[[ ENTRIES SUPPLIED open ]]

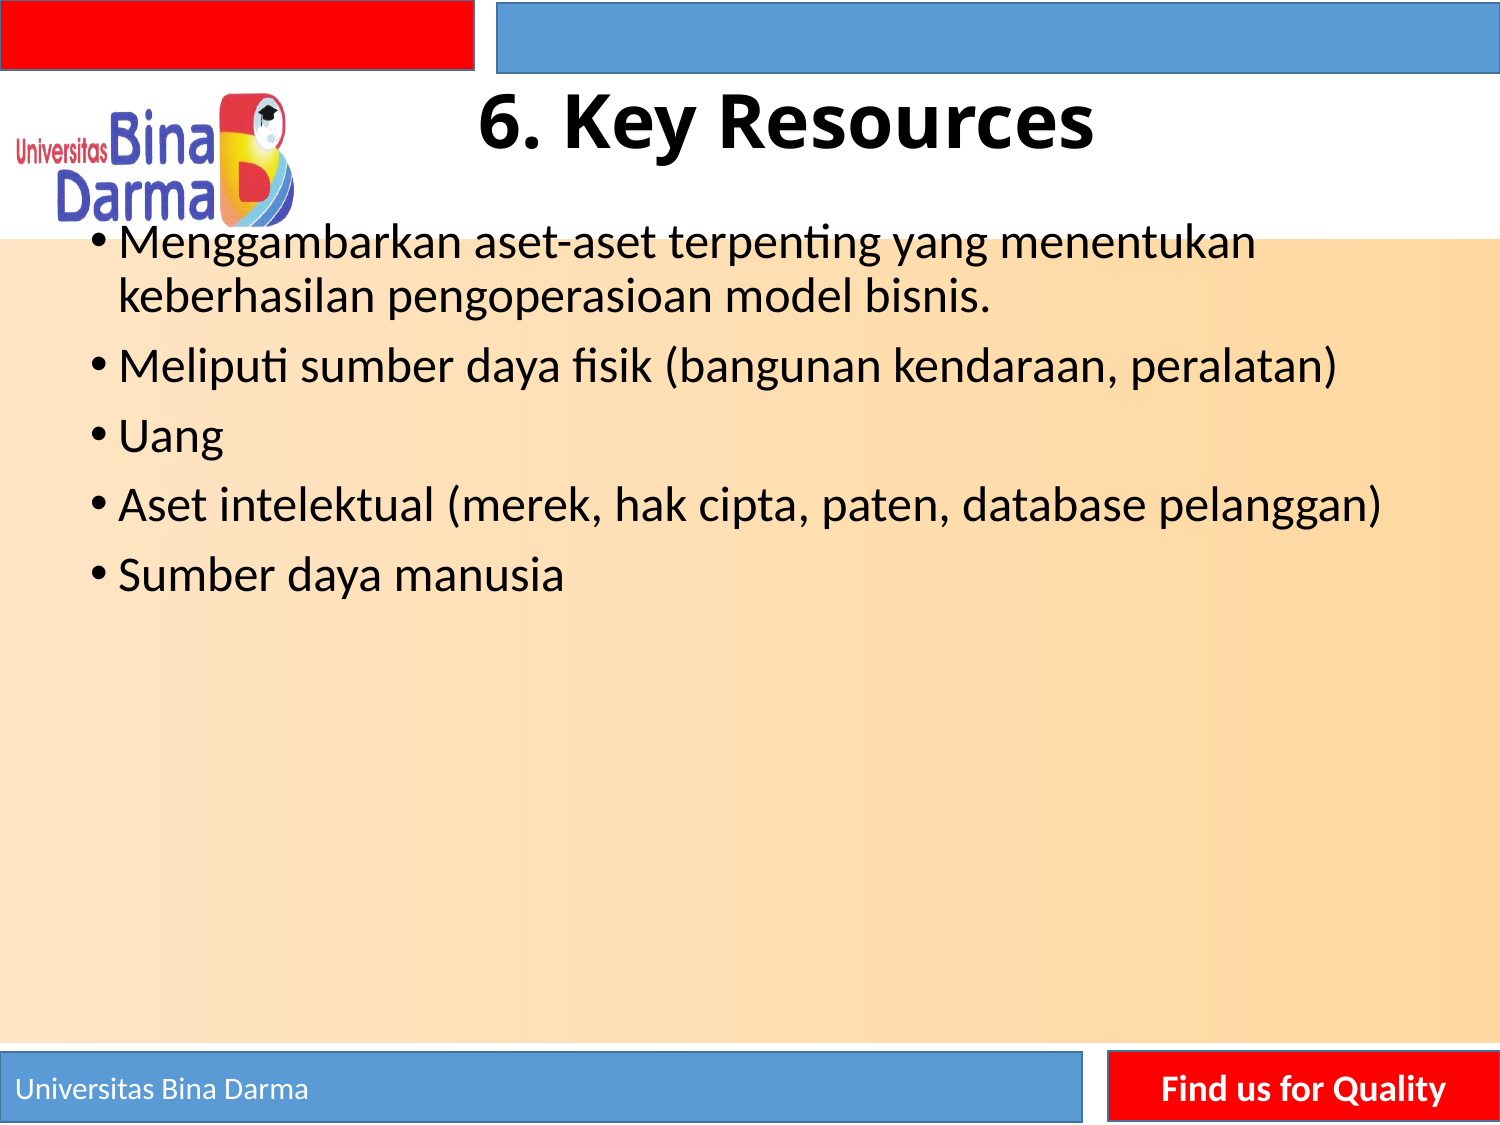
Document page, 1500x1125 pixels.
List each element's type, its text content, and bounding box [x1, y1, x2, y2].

list Menggambarkan aset-aset terpenting yang menentukan keberhasilan pengoperasioan model bisnis. Meliputi sumber daya fisik (bangunan kendaraan, peralatan) Uang Aset intelektual (merek, hak cipta, paten, database pelanggan) Sumber daya manusia [75, 208, 1425, 951]
title 6. Key Resources [112, 30, 1463, 219]
picture [13, 89, 112, 231]
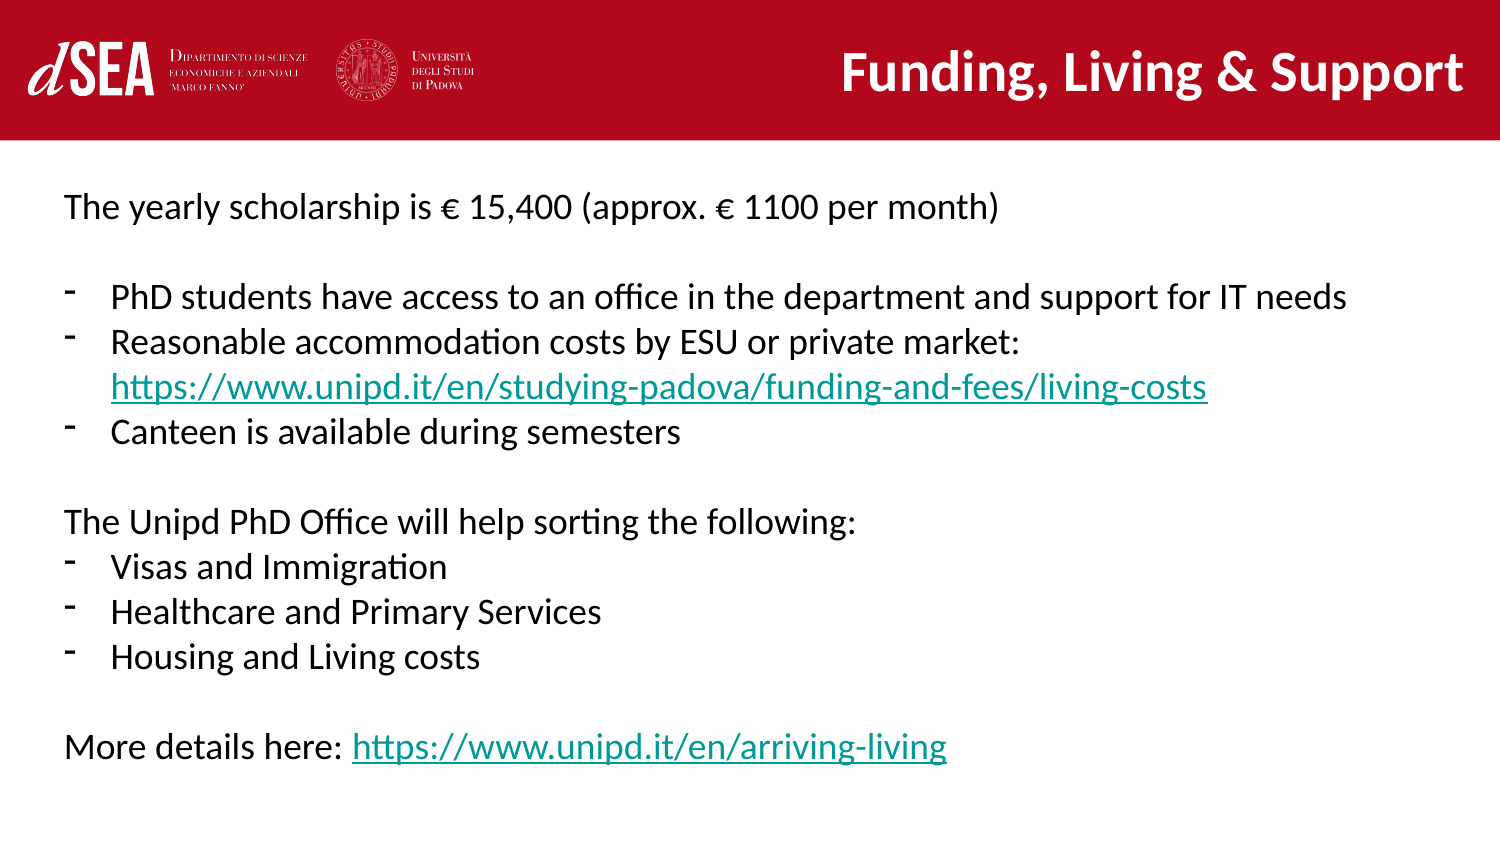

[[ ENTRIES SUPPLIED closed ]]

TASK GOAL
Starting with the line that holds "List each element's", repeat exactly every line through the end of the material above, both ends included, without the pictures.

WRITTEN ANSWER
List each element's type, its text content, and bounding box [x1, y1, x2, y2].

list Menggambarkan aset-aset terpenting yang menentukan keberhasilan pengoperasioan model bisnis. Meliputi sumber daya fisik (bangunan kendaraan, peralatan) Uang Aset intelektual (merek, hak cipta, paten, database pelanggan) Sumber daya manusia [75, 208, 1425, 951]
title 6. Key Resources [112, 30, 1463, 219]
picture [13, 89, 112, 231]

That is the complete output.